### WORK INSTRUCTIONS
Across the data below, state how many lines hold "bedre", and reply with nothing but that number.

### THE DATA
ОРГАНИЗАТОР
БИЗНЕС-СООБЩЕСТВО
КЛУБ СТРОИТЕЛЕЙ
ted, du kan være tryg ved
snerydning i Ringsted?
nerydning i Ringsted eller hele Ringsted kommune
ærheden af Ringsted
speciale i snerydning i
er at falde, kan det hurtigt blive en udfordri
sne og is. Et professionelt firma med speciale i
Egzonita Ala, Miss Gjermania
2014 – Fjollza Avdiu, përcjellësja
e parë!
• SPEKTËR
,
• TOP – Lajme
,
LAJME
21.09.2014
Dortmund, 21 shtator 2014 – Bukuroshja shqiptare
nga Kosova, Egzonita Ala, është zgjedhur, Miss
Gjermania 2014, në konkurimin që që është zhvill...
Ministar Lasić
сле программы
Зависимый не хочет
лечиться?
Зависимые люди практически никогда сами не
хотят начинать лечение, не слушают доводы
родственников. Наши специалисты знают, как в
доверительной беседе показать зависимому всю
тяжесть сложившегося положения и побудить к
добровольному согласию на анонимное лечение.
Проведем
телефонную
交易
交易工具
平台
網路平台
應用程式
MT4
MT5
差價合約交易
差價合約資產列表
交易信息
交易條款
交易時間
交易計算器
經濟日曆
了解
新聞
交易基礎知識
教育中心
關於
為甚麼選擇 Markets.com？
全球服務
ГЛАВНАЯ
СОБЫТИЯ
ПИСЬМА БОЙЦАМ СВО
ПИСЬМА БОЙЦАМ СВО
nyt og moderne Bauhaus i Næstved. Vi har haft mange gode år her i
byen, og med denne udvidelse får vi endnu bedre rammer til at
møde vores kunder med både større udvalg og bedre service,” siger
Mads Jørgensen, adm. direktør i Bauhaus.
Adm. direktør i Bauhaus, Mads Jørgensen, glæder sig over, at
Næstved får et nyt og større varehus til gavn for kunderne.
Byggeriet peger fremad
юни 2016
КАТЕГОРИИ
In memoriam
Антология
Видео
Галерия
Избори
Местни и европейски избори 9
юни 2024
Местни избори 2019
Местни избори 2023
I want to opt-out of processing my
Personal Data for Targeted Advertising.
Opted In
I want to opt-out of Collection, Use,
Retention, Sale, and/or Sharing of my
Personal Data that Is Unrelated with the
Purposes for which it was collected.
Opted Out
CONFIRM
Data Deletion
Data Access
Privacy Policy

### RESPONSE AREA
2